Stranger With My Face Short Film Review: PENDULUM (2017)

What would you do with your last weeks… days… hours if you knew that it was destiny for the world to end and it was completely out of your control? Would you dance the night away? Would you laugh, get high, drink, make love and run away from the reality of the sky above and the world below? Would you find that someone who you wanted to take that chance with or has been the love of your life and be near them? Would you deceive the masses, perhaps not to hurt them, but to make the world around them easier to face in those final moments? What would you do with the time you have left as the pendulum swung from one side to the other with nothing to stop it except time?

Produced, written, directed and starring the incredibly talented Lauren Cooney, comes a journey and coming-of-age story based around a doomsday sky. Opening this short film in an Indian village, we listen to a man giving an ominous and reflective warning of the consequences we have received by selling our soul and now time has come to collect. We then meet a young woman named Cerys (Cooney) and her companion Gwliym (Scott Michael Wagstaff) who in the heart of chaotic London are taking in the final days, coping the best they can. Escaping the city, the two head towards India where they plan to embrace and admire it’s beautiful terror. The two friends decide to confront the growing gravitational rip at the edge of the galaxy together no matter what happens. As the cosmological phenomenon paints the sky with the most beautiful, deep, and vast colors, stars, lines, and textures, Cerys and Gwliym find a community run by a mysterious man known as Derryk (Tom Sawyer). Both stray from their bond in this community but realize the power in each other together. As they journey, they must come to grips with their lives, emotions, choices and the new world around them in PENDULUM.

After watching this short form film three times, I am at a loss for words with PENDULUM. I have not experience a short film so powerful on so many levels and in the end, so emotionally draining. With a running time of about twenty minutes, Cooney tells a microcosm of the larger world and creates a love story against the dying blue sky. It shakes you. It invokes something deep inside you knowing that this could happen and more profound, what would you do in those final moments? I have always been a person that has questioned my work, my life, my destiny and my choices knowing that what we have here on earth is only fleeting. How much true power do we have in what we decide? How does each of us handle a reality like that? I mean sit back and truly think about if the world was to end and we had no control whatsoever… Even now at 40, I am overwhelmed with the notion. That is the power of this short film as it makes you question and ponder its overall message while also allowing you to dream and go deep inside of yourself to face the most frightening horror: reality.

Cooney, in the length of twenty minutes, invokes that with just a glimpse into a love letter for the hearts, pulsing as they face the end of the world. PENDULUM runs the emotional spectrum using performances, ideals, sounds, voices, fears and visuals to cultivate a variety of perspectives and perceptions.

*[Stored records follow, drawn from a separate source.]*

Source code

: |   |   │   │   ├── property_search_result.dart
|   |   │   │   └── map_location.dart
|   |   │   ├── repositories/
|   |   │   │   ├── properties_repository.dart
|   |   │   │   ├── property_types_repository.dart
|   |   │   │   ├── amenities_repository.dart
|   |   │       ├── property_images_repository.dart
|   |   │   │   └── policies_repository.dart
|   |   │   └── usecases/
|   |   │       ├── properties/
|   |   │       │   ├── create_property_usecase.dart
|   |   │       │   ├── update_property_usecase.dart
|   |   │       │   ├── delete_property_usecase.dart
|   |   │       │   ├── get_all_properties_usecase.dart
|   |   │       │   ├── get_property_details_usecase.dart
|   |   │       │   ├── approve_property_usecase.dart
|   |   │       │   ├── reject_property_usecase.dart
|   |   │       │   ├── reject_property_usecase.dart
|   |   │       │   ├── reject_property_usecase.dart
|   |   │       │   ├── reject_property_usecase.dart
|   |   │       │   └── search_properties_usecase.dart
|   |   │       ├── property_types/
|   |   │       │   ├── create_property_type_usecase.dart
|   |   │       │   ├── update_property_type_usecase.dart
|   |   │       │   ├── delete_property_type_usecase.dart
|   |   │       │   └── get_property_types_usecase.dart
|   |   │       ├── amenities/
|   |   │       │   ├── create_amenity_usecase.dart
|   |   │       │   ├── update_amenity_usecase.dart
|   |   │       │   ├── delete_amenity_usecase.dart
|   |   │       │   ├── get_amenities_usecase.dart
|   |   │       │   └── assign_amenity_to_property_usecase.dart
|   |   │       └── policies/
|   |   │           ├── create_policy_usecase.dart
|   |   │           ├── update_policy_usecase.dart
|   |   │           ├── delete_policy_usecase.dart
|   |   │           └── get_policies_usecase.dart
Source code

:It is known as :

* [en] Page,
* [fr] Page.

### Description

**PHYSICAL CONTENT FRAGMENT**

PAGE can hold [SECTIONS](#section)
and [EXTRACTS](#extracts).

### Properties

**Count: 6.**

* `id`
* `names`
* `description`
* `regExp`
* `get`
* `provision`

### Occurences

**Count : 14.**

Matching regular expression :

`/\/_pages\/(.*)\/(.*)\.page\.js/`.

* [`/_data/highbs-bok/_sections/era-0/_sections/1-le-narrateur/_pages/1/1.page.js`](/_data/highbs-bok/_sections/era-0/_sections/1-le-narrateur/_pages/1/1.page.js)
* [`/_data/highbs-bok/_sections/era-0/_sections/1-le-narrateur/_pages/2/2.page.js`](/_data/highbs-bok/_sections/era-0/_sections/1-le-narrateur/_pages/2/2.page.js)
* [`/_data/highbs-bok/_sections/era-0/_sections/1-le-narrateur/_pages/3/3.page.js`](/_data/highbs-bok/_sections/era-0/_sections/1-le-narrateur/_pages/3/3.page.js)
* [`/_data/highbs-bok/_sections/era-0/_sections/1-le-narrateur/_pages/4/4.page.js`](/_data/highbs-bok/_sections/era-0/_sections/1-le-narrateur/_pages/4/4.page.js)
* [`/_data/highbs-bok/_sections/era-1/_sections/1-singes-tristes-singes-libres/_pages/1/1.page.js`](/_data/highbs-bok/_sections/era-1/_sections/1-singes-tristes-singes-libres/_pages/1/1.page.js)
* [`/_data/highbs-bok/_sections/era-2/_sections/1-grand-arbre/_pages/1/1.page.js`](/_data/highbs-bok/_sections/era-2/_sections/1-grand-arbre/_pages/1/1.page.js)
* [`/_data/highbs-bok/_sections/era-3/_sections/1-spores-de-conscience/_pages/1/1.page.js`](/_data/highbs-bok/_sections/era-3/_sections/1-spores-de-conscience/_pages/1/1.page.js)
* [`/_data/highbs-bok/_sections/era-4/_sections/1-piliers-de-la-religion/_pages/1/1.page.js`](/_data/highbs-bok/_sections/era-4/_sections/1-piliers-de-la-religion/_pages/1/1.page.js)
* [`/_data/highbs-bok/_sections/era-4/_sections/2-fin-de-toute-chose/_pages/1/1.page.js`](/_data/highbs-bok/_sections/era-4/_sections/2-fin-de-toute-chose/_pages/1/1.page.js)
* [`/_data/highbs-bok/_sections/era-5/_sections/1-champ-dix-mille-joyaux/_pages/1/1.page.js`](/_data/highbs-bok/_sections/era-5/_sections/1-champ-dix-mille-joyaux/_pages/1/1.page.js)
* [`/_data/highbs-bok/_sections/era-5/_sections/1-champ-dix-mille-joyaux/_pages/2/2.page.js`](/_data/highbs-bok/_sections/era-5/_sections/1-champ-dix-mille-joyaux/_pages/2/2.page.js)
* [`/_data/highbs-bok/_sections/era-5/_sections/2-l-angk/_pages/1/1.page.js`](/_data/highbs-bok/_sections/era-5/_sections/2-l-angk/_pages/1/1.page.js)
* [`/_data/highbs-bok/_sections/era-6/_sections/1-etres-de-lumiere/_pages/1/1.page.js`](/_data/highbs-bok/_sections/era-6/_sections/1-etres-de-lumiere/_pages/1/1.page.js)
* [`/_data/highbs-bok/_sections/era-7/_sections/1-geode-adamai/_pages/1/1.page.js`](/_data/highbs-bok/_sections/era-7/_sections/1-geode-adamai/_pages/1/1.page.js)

Like the film THESE FINAL HOURS from IFC Midnight, Cooney’s multi-layered storytelling uses every tool and the viewer’s soul to fully immerse them in so many other perspectives against the backdrop of the endless ocean sky. From a graphic design perspective, the endless ocean sky is a character in itself. The constant changing design and reactions like sand art of a kaleidoscope being turned by a young child. The size and scope is laid out wonderfully showing the truly beautiful terror that the characters in the story face.

The production itself was crafted with a deep care and focus. The crisp feel and diverse style of the cinematography with sweeping shots of the landscape in India and England as well as the tighter framing of the jungles and city streets creating a balance and paranoia in the same frame. The wonderful temperature created by the colors and shadows invoking so many scales of emotion. The mood setting effectiveness of the lighting that frames the range of humanity. The mystery created by the sound mix that keeps the viewer crisp and finds a primal soundscape to parallel the endless ocean sky with the unrest as well as the celebration on Earth. The characters that you come to care about as they move along the films canvas on an endless journey.

An example of how these elements come together in PENDULUM, revolves around one particular scene during the final sequence. It frames Cery’s face as she realizes that no matter what has happened, it does not matter. She is looking to the sky as the sky is growing brighter and washing over her, but thanks to effective post-production we see a clear reflection in her eyes like stars exploding. The camera holds the moment as the sound of cries, rumbles and more meets the melody of the end. It is just so powerful and yet a feeling of being so powerless against the rip expanding before her.

I know that this is not the usual review that you might see for a short film. However, PENDULUM deserves that poetic embrace that I hope I have achieved during this read. Tense, powerful, deep, and ultimately final, PENDULUM is a complete story that for me, I found a wanting to know more and see the further development of this world created. I highly recommend that you see PENDULUM whenever you can, especially on the big screen with surround sound in a theater.